An AR copy of S.D. Chrostowska’s novel The Eyelid showed up at Biblioklept World Headquarters a few days before Xmas. I was inundated with books, both review copies and gifts and gifts to myself, but still excited—I think Chrostowska’s novel Permission is great. (I was lucky enough to interview Chrostowska about the novel, too.)

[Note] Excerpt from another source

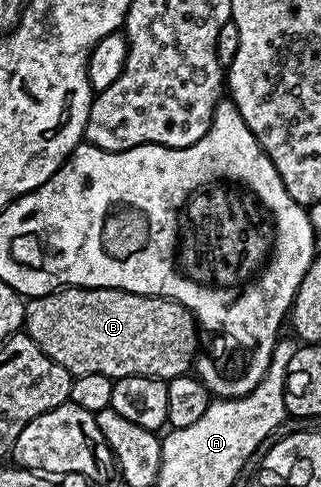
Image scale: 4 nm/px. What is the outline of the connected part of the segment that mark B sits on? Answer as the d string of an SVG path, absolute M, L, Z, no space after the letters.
M66 286L64 289L55 290L46 296L27 299L24 303L24 324L22 330L23 333L30 336L30 340L34 340L34 344L38 344L38 348L42 348L42 352L46 352L46 356L50 356L50 360L54 360L54 364L62 364L62 368L66 368L74 376L98 372L102 376L113 380L125 378L126 376L146 376L147 378L162 378L167 380L189 373L198 358L198 353L196 354L198 323L196 317L186 307L169 298L155 298L149 294L135 294L134 292L126 292L125 290L99 290L98 288L90 288L89 286Z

The book’s blurb points to a kind of sci-fi or dystopian plot that I wouldn’t necessarily have expected from Chrostowska (all the better):
In the near future, sleep has been banned. Our unnamed, dream-prone narrator finds himself following Chevauchet, a diplomat of Onirica, a foreign republic of dreams, to resist the prohibition. On a mission to combat the state-sponsored drugging of citizens with uppers for greater productivity, they traverse an eerie landscape in an everlasting autumn, able to see inside other people’s nightmares and dreams. As Comprehensive Illusion — a social media-like entity that hijacks creativity — overtakes the masses, Chevauchet, the old radical, weakens and disappears, leaving our narrator to take up Chevauchet’s dictum that “daydreaming is directly subversive” and forge ahead on his own.
In slippery, exhilarating and erudite prose, The Eyelid revels in the camaraderie of free thinking that can only happen on the lam, aiming to rescue a species that can no longer dream.